本文ブロック
一方EOS Kiss Mは下の画像の赤枠の範囲内にある143ものポイントでオートフォーカスが機能します。レンズによってAF測距点の範囲と数が変わりますが、最低でも青い枠の範囲の中の99のポイントでオートフォーカスが使えます。
EOS Kiss M
画像引用:キヤノン:EOS Kiss M|瞬間オートフォーカス
連写で撮れる枚数もEOS Kiss Mのほうが多く、最高約10.0コマ/秒です。サーボAF時でも最高約7.4コマ/秒となっています。EOS Kiss X9は最高約5.0コマ/秒しかありません。
よくミラーレスカメラの電子ビューファインダーは連続撮影していると、映像にタイムラグが起こりパラパラ漫画のようなカクカクした動きになることが指摘されます。そのため光学ファインダーを搭載する一眼レフカメラのほうが素早く動く被写体を撮影するのに向いていると一般的には言われます。

作業項目
上にあるEOS Kiss MとEOS Kiss X9の比較の本文を、全文そのまま一字一句変えずに抜き出してください。

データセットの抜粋

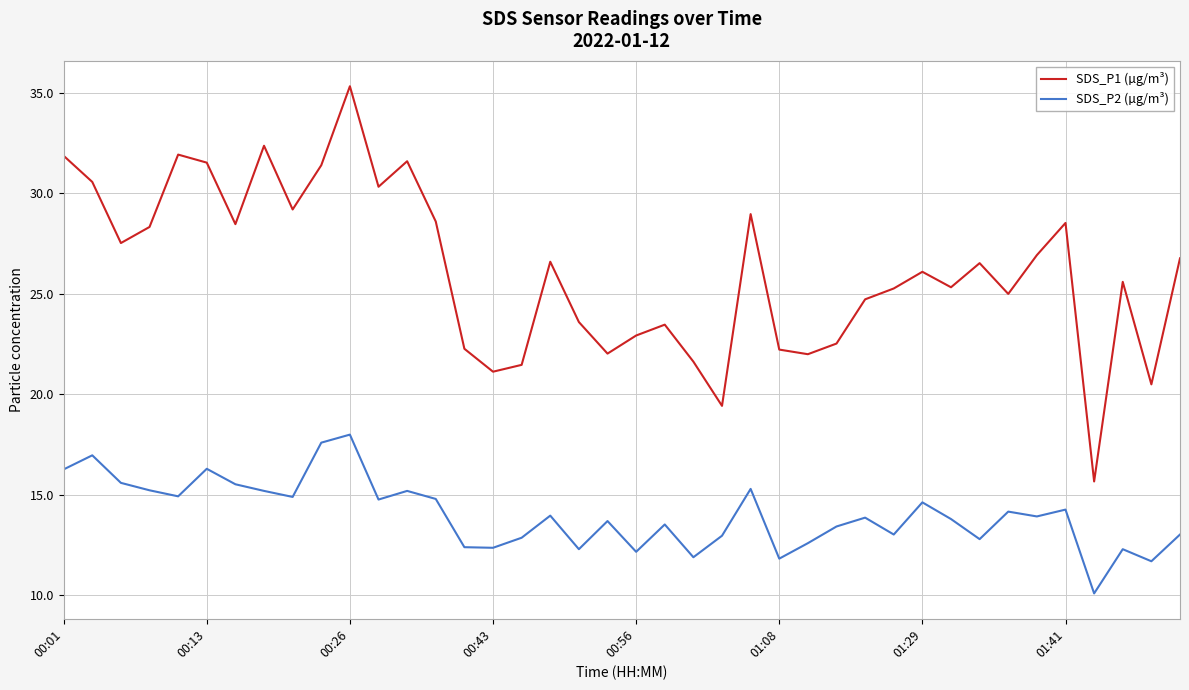

What are all the series names shown in the legend?

SDS_P1 (µg/m³), SDS_P2 (µg/m³)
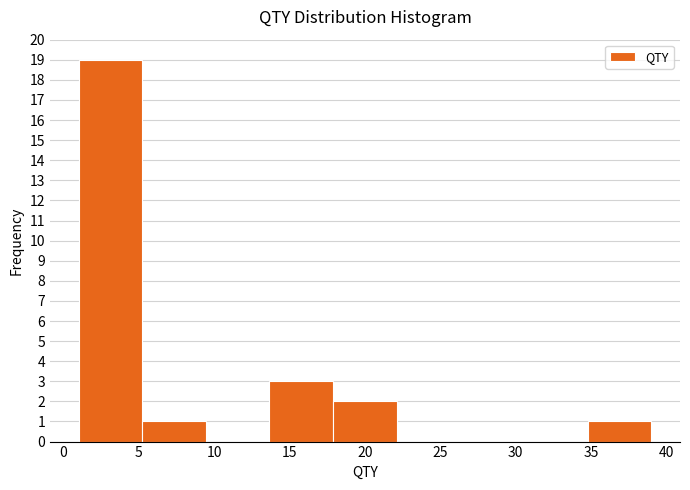

What is the height of the bar covering 18.0 to 22.0 on the x-axis? Neither the bar edges nor the heights are printed on the chart, so give them approximately, as read against the axes.

2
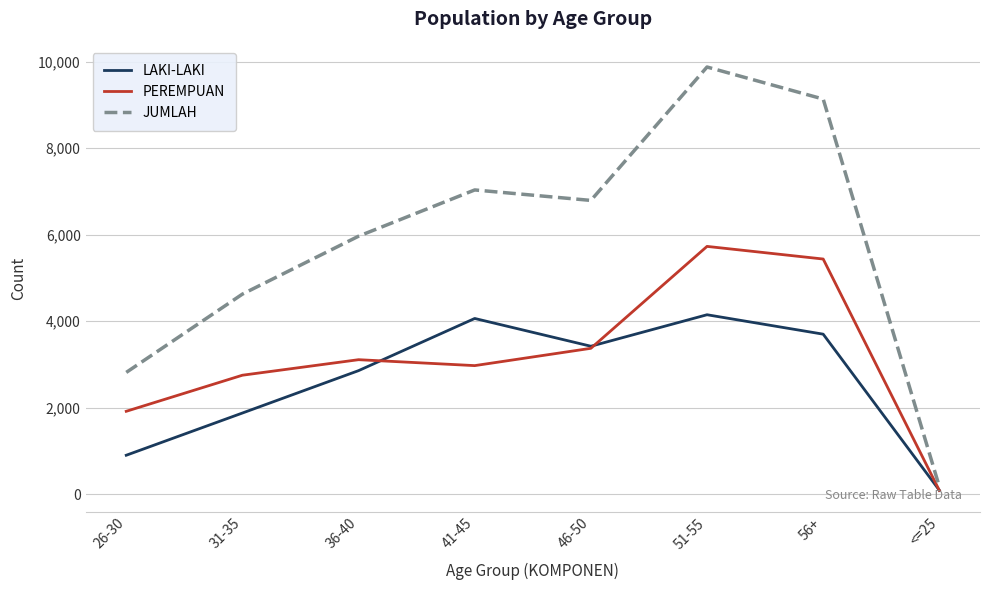

The value of JUMLAH at 31-35 is 1408. True or false?

False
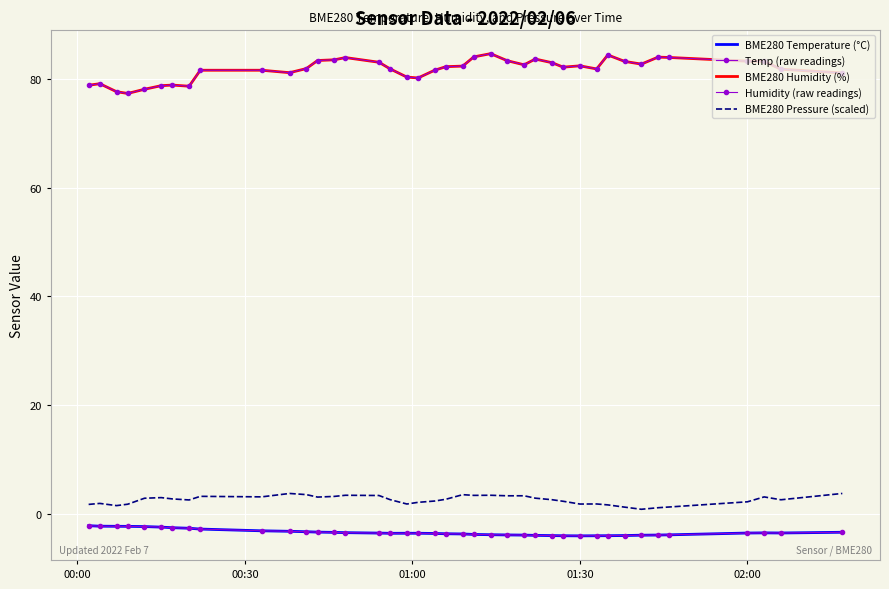

How many interior local peaks does the Humidity (raw readings) series have?

8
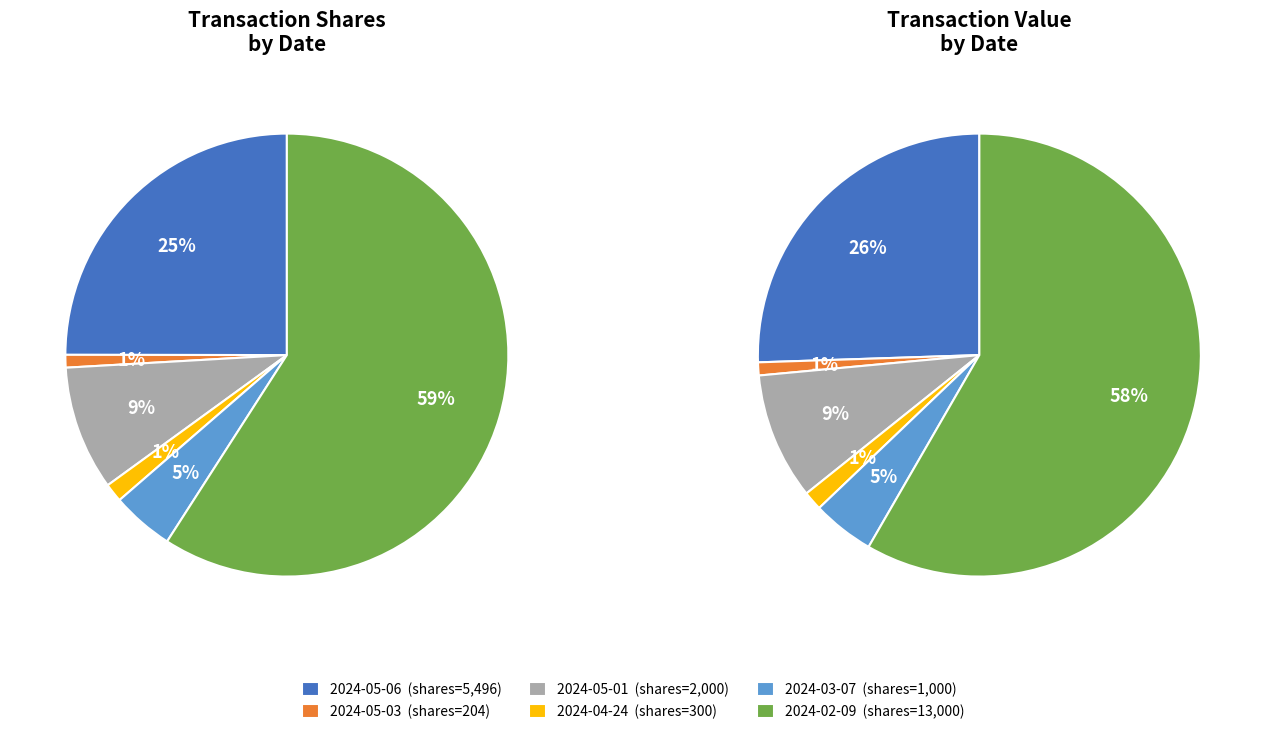

True or false: 2024-05-01 accounts for 15% of the total.

False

この作業の回答
一方EOS Kiss Mは下の画像の赤枠の範囲内にある143ものポイントでオートフォーカスが機能します。レンズによってAF測距点の範囲と数が変わりますが、最低でも青い枠の範囲の中の99のポイントでオートフォーカスが使えます。
EOS Kiss M
画像引用:キヤノン:EOS Kiss M|瞬間オートフォーカス
連写で撮れる枚数もEOS Kiss Mのほうが多く、最高約10.0コマ/秒です。サーボAF時でも最高約7.4コマ/秒となっています。EOS Kiss X9は最高約5.0コマ/秒しかありません。
よくミラーレスカメラの電子ビューファインダーは連続撮影していると、映像にタイムラグが起こりパラパラ漫画のようなカクカクした動きになることが指摘されます。そのため光学ファインダーを搭載する一眼レフカメラのほうが素早く動く被写体を撮影するのに向いていると一般的には言われます。